O crescimento do pedestrianismo no vulcão agrava a falta de habitação para sazonais e guias no Fogo
Duas procuras que coincidem no mesmo território
Guias, carregadores e trabalhadores agrícolas sazonais disputam a mesma e escassa habitação na Bordeira e na Portela.
Guias e carregadores sem onde arrendar
Um arrendamento pequeno na Bordeira fecha rapidamente acima de 12.000 CVE por mês.
Trabalhadores agrícolas sazonais na mesma situação
Muitos ficam em casa de familiares por falta de habitação temporária.
Preços em alta nas povoações de acesso ao vulcão
Uma casa modesta na Bordeira é anunciada hoje acima de 2.200.000 CVE.
Bordeira e Portela, epicentro da dupla procura
Estas duas povoações de acesso ao Pico do Fogo concentram tanto a atividade turística ligada ao pedestrianismo como a agrícola associada às vinhas e aos campos de cultivo em redor do vulcão. A escassa oferta de habitação obriga guias e trabalhadores sazonais a disputar os mesmos quartos disponíveis. A situação agrava-se sobretudo nos meses de maior afluência turística e de colheita.
Guias que não encontram onde se instalar
Um arrendamento pequeno na Bordeira fecha hoje rapidamente acima dos 12.000 CVE mensais, um valor elevado para o salário médio de um guia de montanha. Vários profissionais do setor optam por partilhar casa entre vários guias para conseguirem suportar a despesa. As agências locais de pedestrianismo reconhecem que a falta de alojamento limita a sua capacidade de contratar pessoal permanente.
Trabalhadores agrícolas sazonais alojados em casa de familiares
Perante a ausência de habitação temporária específica, muitos trabalhadores agrícolas que chegam na época da colheita ficam em casa de familiares ou conhecidos nas próprias povoações.
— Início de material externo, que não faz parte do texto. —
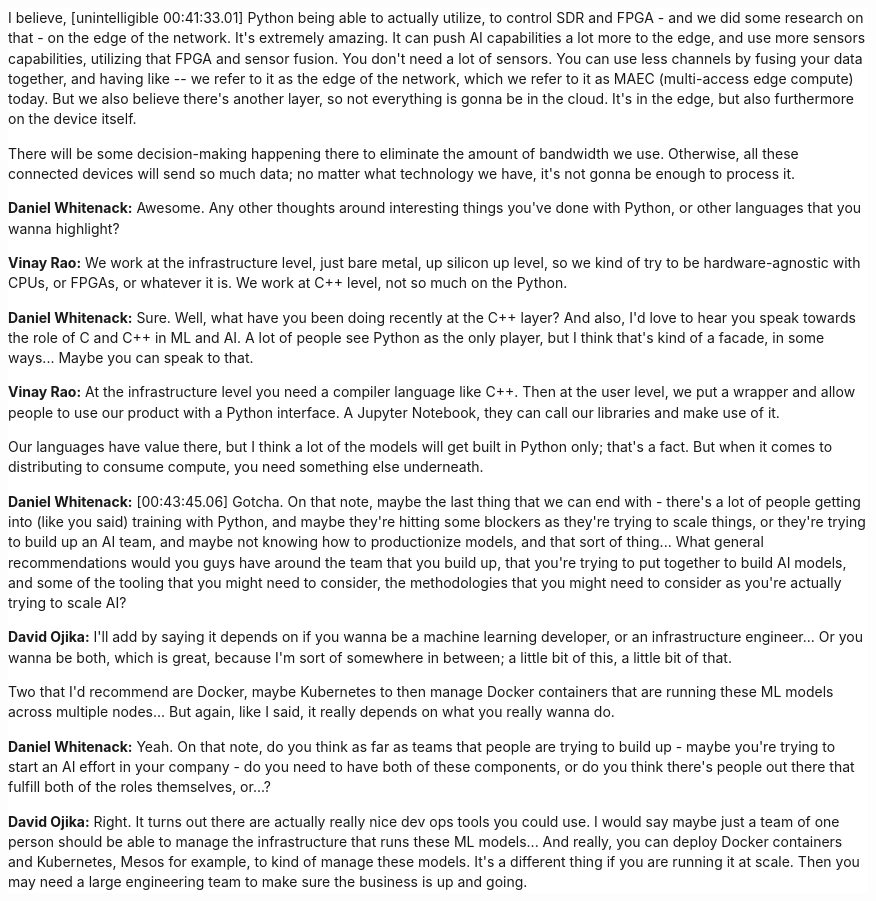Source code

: I believe, \[unintelligible 00:41:33.01\] Python being able to actually utilize, to control SDR and FPGA - and we did some research on that - on the edge of the network. It's extremely amazing. It can push AI capabilities a lot more to the edge, and use more sensors capabilities, utilizing that FPGA and sensor fusion. You don't need a lot of sensors. You can use less channels by fusing your data together, and having like -- we refer to it as the edge of the network, which we refer to it as MAEC (multi-access edge compute) today. But we also believe there's another layer, so not everything is gonna be in the cloud. It's in the edge, but also furthermore on the device itself.

There will be some decision-making happening there to eliminate the amount of bandwidth we use. Otherwise, all these connected devices will send so much data; no matter what technology we have, it's not gonna be enough to process it.

**Daniel Whitenack:** Awesome. Any other thoughts around interesting things you've done with Python, or other languages that you wanna highlight?

**Vinay Rao:** We work at the infrastructure level, just bare metal, up silicon up level, so we kind of try to be hardware-agnostic with CPUs, or FPGAs, or whatever it is. We work at C++ level, not so much on the Python.

**Daniel Whitenack:** Sure. Well, what have you been doing recently at the C++ layer? And also, I'd love to hear you speak towards the role of C and C++ in ML and AI. A lot of people see Python as the only player, but I think that's kind of a facade, in some ways... Maybe you can speak to that.

**Vinay Rao:** At the infrastructure level you need a compiler language like C++. Then at the user level, we put a wrapper and allow people to use our product with a Python interface. A Jupyter Notebook, they can call our libraries and make use of it.

Our languages have value there, but I think a lot of the models will get built in Python only; that's a fact. But when it comes to distributing to consume compute, you need something else underneath.

**Daniel Whitenack:** \[00:43:45.06\] Gotcha. On that note, maybe the last thing that we can end with - there's a lot of people getting into (like you said) training with Python, and maybe they're hitting some blockers as they're trying to scale things, or they're trying to build up an AI team, and maybe not knowing how to productionize models, and that sort of thing... What general recommendations would you guys have around the team that you build up, that you're trying to put together to build AI models, and some of the tooling that you might need to consider, the methodologies that you might need to consider as you're actually trying to scale AI?

**David Ojika:** I'll add by saying it depends on if you wanna be a machine learning developer, or an infrastructure engineer... Or you wanna be both, which is great, because I'm sort of somewhere in between; a little bit of this, a little bit of that.

Two that I'd recommend are Docker, maybe Kubernetes to then manage Docker containers that are running these ML models across multiple nodes... But again, like I said, it really depends on what you really wanna do.

**Daniel Whitenack:** Yeah. On that note, do you think as far as teams that people are trying to build up - maybe you're trying to start an AI effort in your company - do you need to have both of these components, or do you think there's people out there that fulfill both of the roles themselves, or...?

**David Ojika:** Right. It turns out there are actually really nice dev ops tools you could use. I would say maybe just a team of one person should be able to manage the infrastructure that runs these ML models... And really, you can deploy Docker containers and Kubernetes, Mesos for example, to kind of manage these models. It's a different thing if you are running it at scale. Then you may need a large engineering team to make sure the business is up and going.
Esta solução informal nem sempre chega nos picos de maior necessidade de mão de obra. Cooperativas agrícolas da zona já levantaram a hipótese de criar alojamento coletivo temporário.
Preços de venda também em alta nos acessos ao vulcão
Uma casa modesta na Bordeira é anunciada hoje acima dos 2.200.000 CVE, um valor que há poucos anos era impensável na zona. O crescimento do turismo de natureza ligado ao Pico do Fogo explica boa parte desta valorização. Os moradores de sempre alertam que é cada vez mais difícil para as famílias locais comprarem casa na sua própria terra.